** start of EXCERPT TO READ **

On the same day, FAME leased the property back to First Hartford to allow First Hartford to continue to operate the mill. The new lease required First Hartford to make monthly payments directly to Society for Savings to cover obligations coming due on the original debt which FAME had assumed. The lease also required First Hartford to pay an additional $22,340 per month directly to FAME. During the period in which First Hartford operated the mill as a lessee of FAME, First Hartford released certain hazardous wastes into two lagoons associated with the mill.
First Hartford continued to experience financial trouble after the March 14, 1980, transactions, and filed for Chapter 11 bankruptcy protection on February 20, 1981. First Hartford ceased operations at the mill on October 6, 1981. Apparently a dispute then occurred between First Hartford and FAME as to whether First Hartford had a continuing interest in the property. This dispute was resolved in a "settlement stipulation" approved by the bankruptcy court on July 29, 1982, which provided that "title to the Real Property is vested solely in [FAME]," but which gave First Hartford until October 15, 1982, to find a buyer for the property.
First Hartford did not find a buyer by October 15, 1982, and on or about March 29, 1983, FAME contracted with an auctioneer to sell the property. An auction was held on August 19, 1983, and MKY Realty was the high bidder. On September 23, 1983, FAME and MKY Realty entered into a contract for the sale of the property, and on November 15, 1983, FAME conveyed the property to Gano Industries, the nominee of MKY Realty. Gano Industries later changed its name to Waterville Industries, the appellee in this case.
In September 1988, the EPA filed an administrative complaint against Waterville Industries seeking penalties and response costs under CERCLA in connection with the clean-up of the lagoons. As the current owner of the property, Waterville Industries was liable for such costs under the statute. 42 U.S.C. § 9607(a) (1). Waterville Industries entered into a consent agreement with EPA to clean up the property. It has now incurred substantial engineering costs in connection with the clean-up, and further expenses are expected. Waterville Industries then brought this action pursuant to CERCLA contending that FAME, as a former owner of the property, is liable for contribution. 42 U.S.C. § 9613(f) (authorizing contribution action against "any other person who is liable or potentially liable" for clean-up costs).

** end of EXCERPT TO READ **
** start of DATA LISTING **

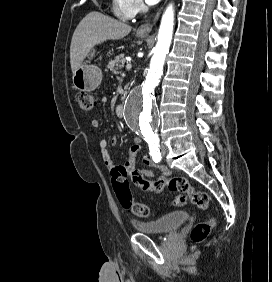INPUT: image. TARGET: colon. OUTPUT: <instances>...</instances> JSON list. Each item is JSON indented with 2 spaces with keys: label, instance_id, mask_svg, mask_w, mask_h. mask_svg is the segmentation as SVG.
<instances>
[{
  "label": "colon",
  "instance_id": "colon-1",
  "mask_svg": "<svg viewBox=\"0 0 272 282\" xmlns=\"http://www.w3.org/2000/svg\"><path fill=\"white\" fill-rule=\"evenodd\" d=\"M76 102L83 112H90L96 106V99L93 95L85 92L76 94ZM129 171L125 166H118L114 170L113 186L116 196L124 209L131 210L135 215L146 217L151 214L149 207L143 203L134 200L129 180ZM131 180L137 187H144L148 184L149 179L139 172L131 174ZM157 182L164 184L169 190L177 191L181 194L173 199L175 206H183L186 198L183 194L190 197L192 203L199 209L208 211L210 209V197L202 191L194 188L189 181L184 177H172L170 179L158 178ZM216 224L213 215L209 214L208 217L195 224L190 233L192 243L199 244L203 242L211 233Z\"/></svg>",
  "mask_w": 272,
  "mask_h": 282
}]
</instances>
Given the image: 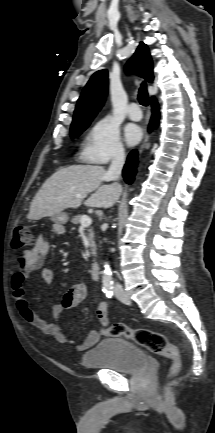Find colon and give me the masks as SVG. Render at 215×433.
<instances>
[{
	"label": "colon",
	"mask_w": 215,
	"mask_h": 433,
	"mask_svg": "<svg viewBox=\"0 0 215 433\" xmlns=\"http://www.w3.org/2000/svg\"><path fill=\"white\" fill-rule=\"evenodd\" d=\"M33 236L24 224H17L13 230L12 247L21 249L31 245ZM102 334L108 337H125L146 348L152 353L165 357L169 362L167 376L174 377L180 370V353L177 345L170 343L166 336L150 329H133L123 323L108 324L102 329Z\"/></svg>",
	"instance_id": "5ec220e1"
}]
</instances>
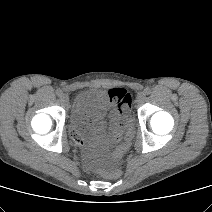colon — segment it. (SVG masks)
<instances>
[{
    "mask_svg": "<svg viewBox=\"0 0 212 212\" xmlns=\"http://www.w3.org/2000/svg\"><path fill=\"white\" fill-rule=\"evenodd\" d=\"M116 95L118 98L116 99L115 104L117 105L118 111L120 113L127 112L129 108L131 107L130 94L125 89H122V88L112 89L110 91V98L114 99ZM130 137H131V132L129 131L127 135V141L123 143L122 145H120L115 151L116 158L121 157L126 152V150L129 147ZM101 175L109 179H117L121 176V170L117 166H114V167H111L110 169L101 171Z\"/></svg>",
    "mask_w": 212,
    "mask_h": 212,
    "instance_id": "colon-1",
    "label": "colon"
}]
</instances>
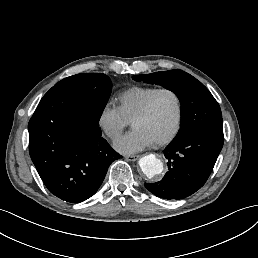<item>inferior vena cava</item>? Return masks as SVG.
<instances>
[{"label": "inferior vena cava", "mask_w": 258, "mask_h": 258, "mask_svg": "<svg viewBox=\"0 0 258 258\" xmlns=\"http://www.w3.org/2000/svg\"><path fill=\"white\" fill-rule=\"evenodd\" d=\"M111 134H112V131H108V132H107V135H108V136H111Z\"/></svg>", "instance_id": "1"}]
</instances>
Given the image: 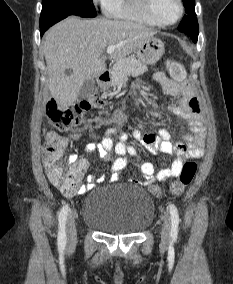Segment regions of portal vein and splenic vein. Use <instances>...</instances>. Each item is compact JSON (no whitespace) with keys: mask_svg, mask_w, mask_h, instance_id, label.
I'll return each mask as SVG.
<instances>
[{"mask_svg":"<svg viewBox=\"0 0 233 284\" xmlns=\"http://www.w3.org/2000/svg\"><path fill=\"white\" fill-rule=\"evenodd\" d=\"M116 46L115 45H110L107 47V53L111 54L115 50Z\"/></svg>","mask_w":233,"mask_h":284,"instance_id":"18ae733b","label":"portal vein and splenic vein"}]
</instances>
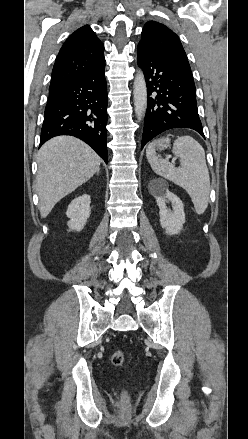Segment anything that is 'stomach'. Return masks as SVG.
Masks as SVG:
<instances>
[{
    "label": "stomach",
    "mask_w": 248,
    "mask_h": 439,
    "mask_svg": "<svg viewBox=\"0 0 248 439\" xmlns=\"http://www.w3.org/2000/svg\"><path fill=\"white\" fill-rule=\"evenodd\" d=\"M169 145H170V139L168 137L162 138V139L154 142V148H157L159 150H164V149L168 148Z\"/></svg>",
    "instance_id": "stomach-1"
}]
</instances>
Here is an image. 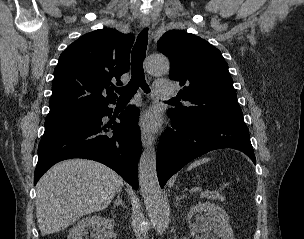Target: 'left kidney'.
I'll use <instances>...</instances> for the list:
<instances>
[{
    "label": "left kidney",
    "mask_w": 304,
    "mask_h": 239,
    "mask_svg": "<svg viewBox=\"0 0 304 239\" xmlns=\"http://www.w3.org/2000/svg\"><path fill=\"white\" fill-rule=\"evenodd\" d=\"M195 218L192 230L201 233L198 239H213L210 234L212 229L217 228V236L221 239H235L233 230L229 225V217L225 210L218 205L206 202L200 203L190 208L187 219Z\"/></svg>",
    "instance_id": "5707ae66"
}]
</instances>
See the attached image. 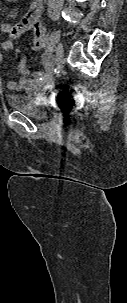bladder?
<instances>
[{
	"mask_svg": "<svg viewBox=\"0 0 127 303\" xmlns=\"http://www.w3.org/2000/svg\"><path fill=\"white\" fill-rule=\"evenodd\" d=\"M7 103L13 110L22 112L34 119H44L47 116L46 103L36 94H9Z\"/></svg>",
	"mask_w": 127,
	"mask_h": 303,
	"instance_id": "1",
	"label": "bladder"
}]
</instances>
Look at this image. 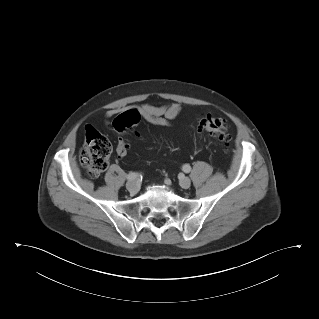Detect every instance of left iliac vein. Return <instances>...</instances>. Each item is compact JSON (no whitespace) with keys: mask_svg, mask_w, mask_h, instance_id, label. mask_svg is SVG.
Segmentation results:
<instances>
[{"mask_svg":"<svg viewBox=\"0 0 319 319\" xmlns=\"http://www.w3.org/2000/svg\"><path fill=\"white\" fill-rule=\"evenodd\" d=\"M180 186L184 189H187L191 185V181L188 177L181 176L179 179Z\"/></svg>","mask_w":319,"mask_h":319,"instance_id":"1","label":"left iliac vein"}]
</instances>
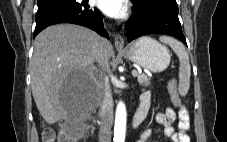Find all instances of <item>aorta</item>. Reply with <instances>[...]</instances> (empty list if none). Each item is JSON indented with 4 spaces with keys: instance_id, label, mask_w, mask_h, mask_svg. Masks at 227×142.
<instances>
[{
    "instance_id": "762f6f07",
    "label": "aorta",
    "mask_w": 227,
    "mask_h": 142,
    "mask_svg": "<svg viewBox=\"0 0 227 142\" xmlns=\"http://www.w3.org/2000/svg\"><path fill=\"white\" fill-rule=\"evenodd\" d=\"M126 120V106L122 101H120L117 104L115 113L114 142H124L126 134Z\"/></svg>"
}]
</instances>
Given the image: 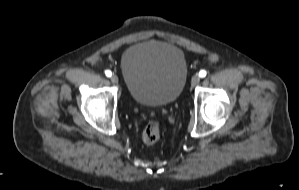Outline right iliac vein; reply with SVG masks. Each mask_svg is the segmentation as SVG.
Wrapping results in <instances>:
<instances>
[{"label":"right iliac vein","instance_id":"right-iliac-vein-1","mask_svg":"<svg viewBox=\"0 0 299 190\" xmlns=\"http://www.w3.org/2000/svg\"><path fill=\"white\" fill-rule=\"evenodd\" d=\"M110 79H111V82L113 84H117L118 83V76L117 75H112Z\"/></svg>","mask_w":299,"mask_h":190}]
</instances>
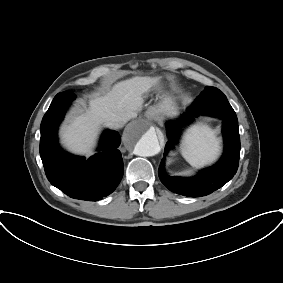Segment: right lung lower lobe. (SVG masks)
<instances>
[{
    "label": "right lung lower lobe",
    "instance_id": "right-lung-lower-lobe-1",
    "mask_svg": "<svg viewBox=\"0 0 283 283\" xmlns=\"http://www.w3.org/2000/svg\"><path fill=\"white\" fill-rule=\"evenodd\" d=\"M75 99L72 92L58 93L41 122L40 156L49 182L71 198L97 201L112 193L120 183L124 167L120 136L106 131L99 150L89 158L67 154L60 149L57 128L67 106Z\"/></svg>",
    "mask_w": 283,
    "mask_h": 283
}]
</instances>
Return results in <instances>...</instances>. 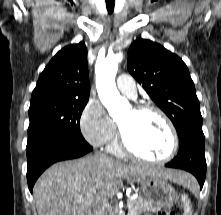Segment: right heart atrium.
<instances>
[{
    "label": "right heart atrium",
    "mask_w": 221,
    "mask_h": 215,
    "mask_svg": "<svg viewBox=\"0 0 221 215\" xmlns=\"http://www.w3.org/2000/svg\"><path fill=\"white\" fill-rule=\"evenodd\" d=\"M79 126L84 139L96 147L110 144L117 136L115 122L95 99H90L83 108Z\"/></svg>",
    "instance_id": "1"
}]
</instances>
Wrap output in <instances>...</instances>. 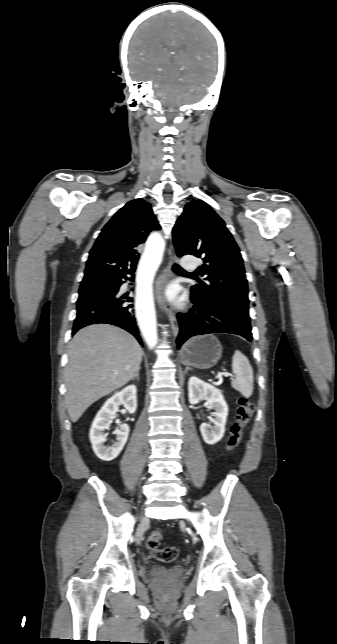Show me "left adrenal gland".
<instances>
[{"mask_svg":"<svg viewBox=\"0 0 337 644\" xmlns=\"http://www.w3.org/2000/svg\"><path fill=\"white\" fill-rule=\"evenodd\" d=\"M188 370H189V368H186V369H185V371H184V375H186V374H187Z\"/></svg>","mask_w":337,"mask_h":644,"instance_id":"1","label":"left adrenal gland"}]
</instances>
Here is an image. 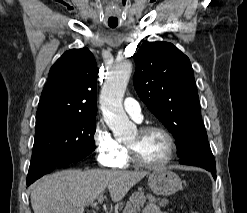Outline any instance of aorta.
I'll return each mask as SVG.
<instances>
[{"label":"aorta","instance_id":"1","mask_svg":"<svg viewBox=\"0 0 247 213\" xmlns=\"http://www.w3.org/2000/svg\"><path fill=\"white\" fill-rule=\"evenodd\" d=\"M131 73L132 64L129 61L116 64L109 72L100 93L104 120L117 137L129 135L136 128L129 120L122 105Z\"/></svg>","mask_w":247,"mask_h":213}]
</instances>
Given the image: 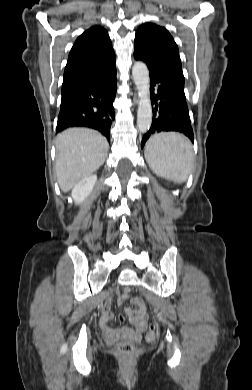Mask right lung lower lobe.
I'll return each mask as SVG.
<instances>
[{"label":"right lung lower lobe","mask_w":252,"mask_h":390,"mask_svg":"<svg viewBox=\"0 0 252 390\" xmlns=\"http://www.w3.org/2000/svg\"><path fill=\"white\" fill-rule=\"evenodd\" d=\"M115 93V66L107 75L81 83L63 93L56 131L85 126L100 131L110 140V127L115 119Z\"/></svg>","instance_id":"right-lung-lower-lobe-1"}]
</instances>
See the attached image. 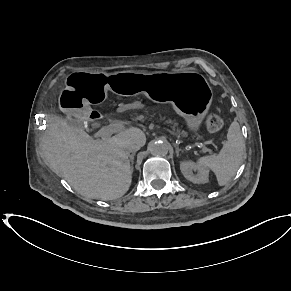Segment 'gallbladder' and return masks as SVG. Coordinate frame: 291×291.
<instances>
[{
    "instance_id": "bac80fb5",
    "label": "gallbladder",
    "mask_w": 291,
    "mask_h": 291,
    "mask_svg": "<svg viewBox=\"0 0 291 291\" xmlns=\"http://www.w3.org/2000/svg\"><path fill=\"white\" fill-rule=\"evenodd\" d=\"M67 123L70 125V126H73V127H82V124L79 122V121H77V120H75V119H72V118H68L67 119Z\"/></svg>"
}]
</instances>
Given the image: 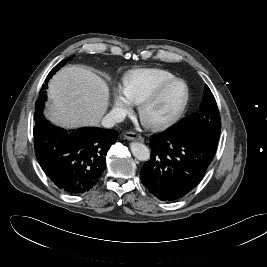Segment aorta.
I'll return each mask as SVG.
<instances>
[{
	"label": "aorta",
	"mask_w": 267,
	"mask_h": 267,
	"mask_svg": "<svg viewBox=\"0 0 267 267\" xmlns=\"http://www.w3.org/2000/svg\"><path fill=\"white\" fill-rule=\"evenodd\" d=\"M130 149L134 157L138 160L147 161L150 159V151L143 143L133 142L130 144Z\"/></svg>",
	"instance_id": "obj_1"
}]
</instances>
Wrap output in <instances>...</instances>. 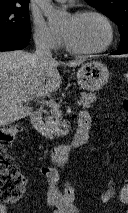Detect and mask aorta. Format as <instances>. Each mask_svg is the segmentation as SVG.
I'll return each mask as SVG.
<instances>
[{
	"label": "aorta",
	"mask_w": 128,
	"mask_h": 213,
	"mask_svg": "<svg viewBox=\"0 0 128 213\" xmlns=\"http://www.w3.org/2000/svg\"><path fill=\"white\" fill-rule=\"evenodd\" d=\"M37 1L44 15L47 17L49 24L58 25L64 20L66 13L55 9L50 3L51 0H37Z\"/></svg>",
	"instance_id": "aorta-1"
}]
</instances>
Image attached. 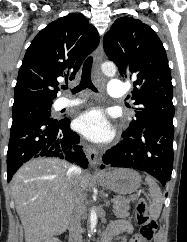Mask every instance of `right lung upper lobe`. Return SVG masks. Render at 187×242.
Masks as SVG:
<instances>
[{"label": "right lung upper lobe", "mask_w": 187, "mask_h": 242, "mask_svg": "<svg viewBox=\"0 0 187 242\" xmlns=\"http://www.w3.org/2000/svg\"><path fill=\"white\" fill-rule=\"evenodd\" d=\"M99 44L95 27L81 14L50 23L31 42L19 69L14 104L52 103L59 77L72 79Z\"/></svg>", "instance_id": "1"}]
</instances>
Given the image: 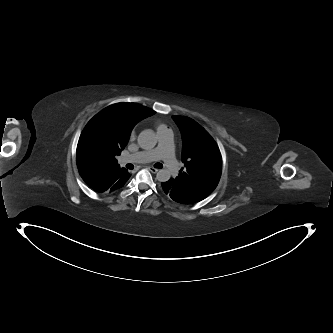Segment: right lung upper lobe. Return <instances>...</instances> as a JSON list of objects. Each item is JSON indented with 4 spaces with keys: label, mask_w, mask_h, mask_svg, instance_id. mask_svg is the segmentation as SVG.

** end of DATA LISTING **

→ SET OF TASKS
**A.** Rewrite the mill property excerpt from "First Hartford continued" up to and including "for the property.", replacing "ceased operations" with "stopped operations".
**B.** According to the mill property excerpt, on what date did First Hartford file for Chapter 11 bankruptcy protection?
Rely only on the mill property excerpt and set the material aside.

→ SOLUTIONS IN ORDER
**A.**
First Hartford continued to experience financial trouble after the March 14, 1980, transactions, and filed for Chapter 11 bankruptcy protection on February 20, 1981. First Hartford stopped operations at the mill on October 6, 1981. Apparently a dispute then occurred between First Hartford and FAME as to whether First Hartford had a continuing interest in the property. This dispute was resolved in a "settlement stipulation" approved by the bankruptcy court on July 29, 1982, which provided that "title to the Real Property is vested solely in [FAME]," but which gave First Hartford until October 15, 1982, to find a buyer for the property.

**B.** February 20, 1981